(Stored entries)
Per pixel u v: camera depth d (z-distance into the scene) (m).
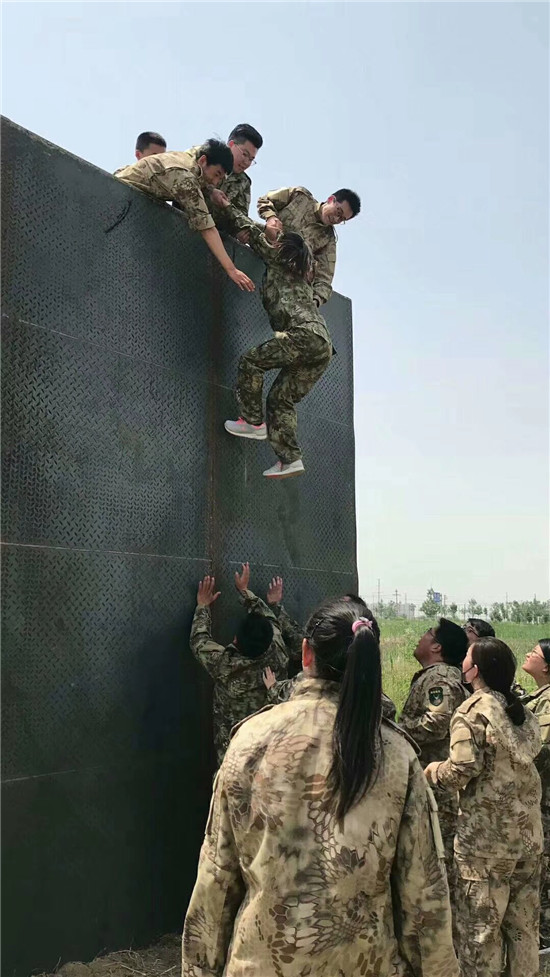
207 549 4.81
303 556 5.64
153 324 4.53
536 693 5.10
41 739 3.68
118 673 4.13
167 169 4.52
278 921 1.84
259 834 1.90
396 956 1.93
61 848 3.73
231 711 4.54
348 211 5.11
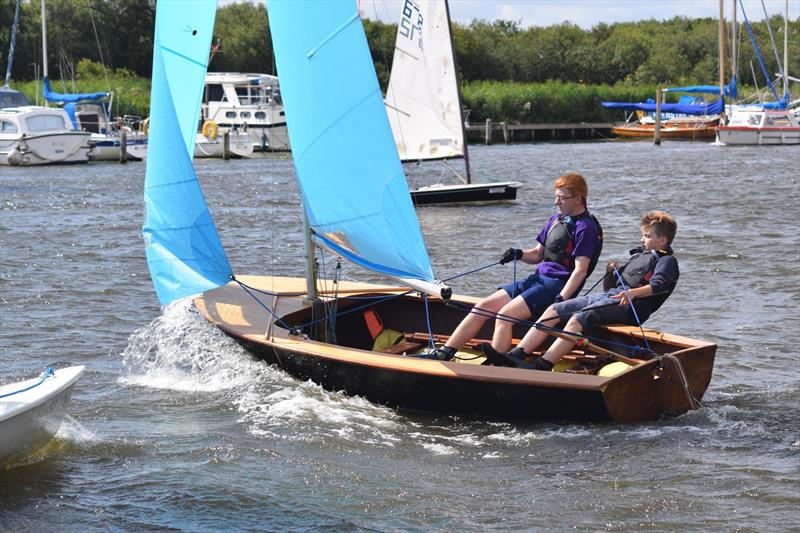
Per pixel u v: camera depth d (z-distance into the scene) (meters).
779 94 68.25
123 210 25.22
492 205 26.25
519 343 8.81
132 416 8.38
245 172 39.53
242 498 6.70
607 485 6.88
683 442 7.64
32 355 10.37
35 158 41.44
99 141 44.34
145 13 72.00
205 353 9.68
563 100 69.25
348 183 9.20
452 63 26.09
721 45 60.91
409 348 9.55
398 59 25.94
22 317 12.10
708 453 7.42
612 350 8.68
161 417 8.34
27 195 29.06
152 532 6.23
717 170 36.69
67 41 68.06
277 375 9.24
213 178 36.44
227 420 8.23
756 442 7.66
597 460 7.31
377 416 8.36
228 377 9.34
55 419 7.31
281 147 53.12
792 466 7.16
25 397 7.02
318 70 9.04
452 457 7.44
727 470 7.09
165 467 7.24
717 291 13.93
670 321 12.05
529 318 8.59
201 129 53.12
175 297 10.02
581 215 8.63
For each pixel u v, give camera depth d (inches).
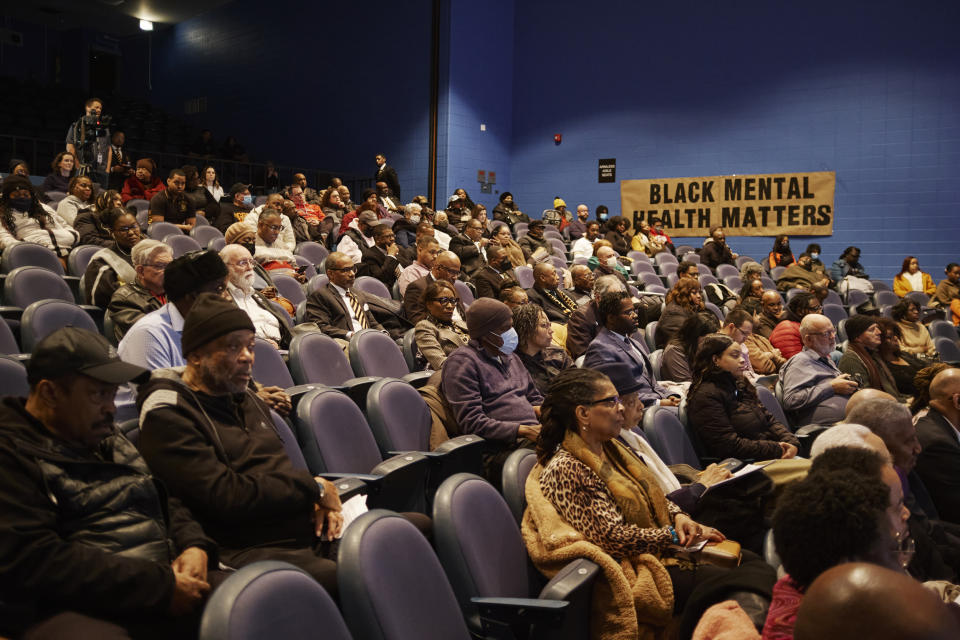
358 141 581.0
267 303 174.7
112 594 63.3
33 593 61.6
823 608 28.5
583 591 89.1
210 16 679.1
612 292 173.8
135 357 102.1
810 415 184.9
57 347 68.0
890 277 471.8
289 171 610.5
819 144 488.1
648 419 139.7
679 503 114.6
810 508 57.4
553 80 570.6
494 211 508.7
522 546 94.7
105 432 70.0
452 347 179.2
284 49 625.3
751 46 506.0
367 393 131.3
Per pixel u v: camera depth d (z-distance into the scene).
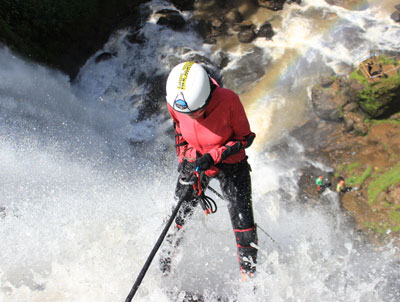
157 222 4.11
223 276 3.82
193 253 3.99
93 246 3.73
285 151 9.93
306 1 13.31
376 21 12.52
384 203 8.55
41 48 10.43
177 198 3.73
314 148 9.95
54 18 10.88
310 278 3.84
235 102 3.16
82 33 11.75
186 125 3.30
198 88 2.93
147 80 11.66
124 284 3.46
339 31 12.27
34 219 3.97
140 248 3.80
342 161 9.59
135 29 12.72
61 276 3.38
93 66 11.87
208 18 13.00
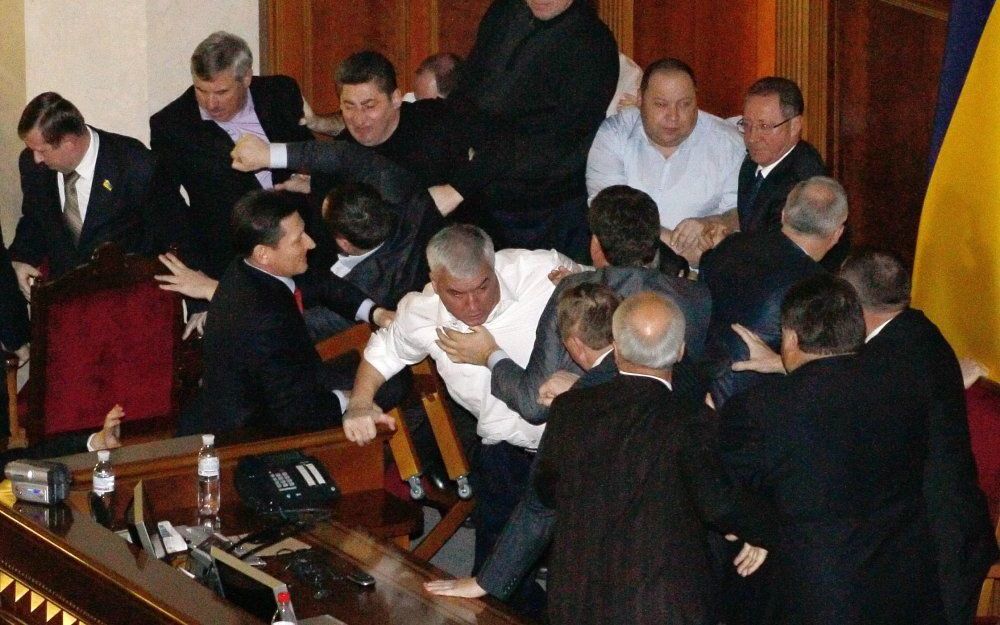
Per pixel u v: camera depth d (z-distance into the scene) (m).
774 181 14.16
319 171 14.70
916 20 17.08
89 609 9.63
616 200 11.84
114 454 11.56
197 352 15.71
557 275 12.35
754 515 9.59
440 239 11.81
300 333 12.88
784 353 10.71
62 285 14.75
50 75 19.36
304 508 11.41
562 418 9.83
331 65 19.56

▶ Exercise brief: When the word "camera" shows up in a line of the entries, pull that line out.

▶ Task result:
Per pixel u v: camera depth d (z-distance into the scene) (m).
Per pixel u v: camera depth d (z-distance into the scene) (meters).
For each pixel u v, give camera depth d (inches).
Per pixel u v: camera depth d (z-distance into the scene).
Per pixel u v: camera depth d (z-distance into the scene) (m).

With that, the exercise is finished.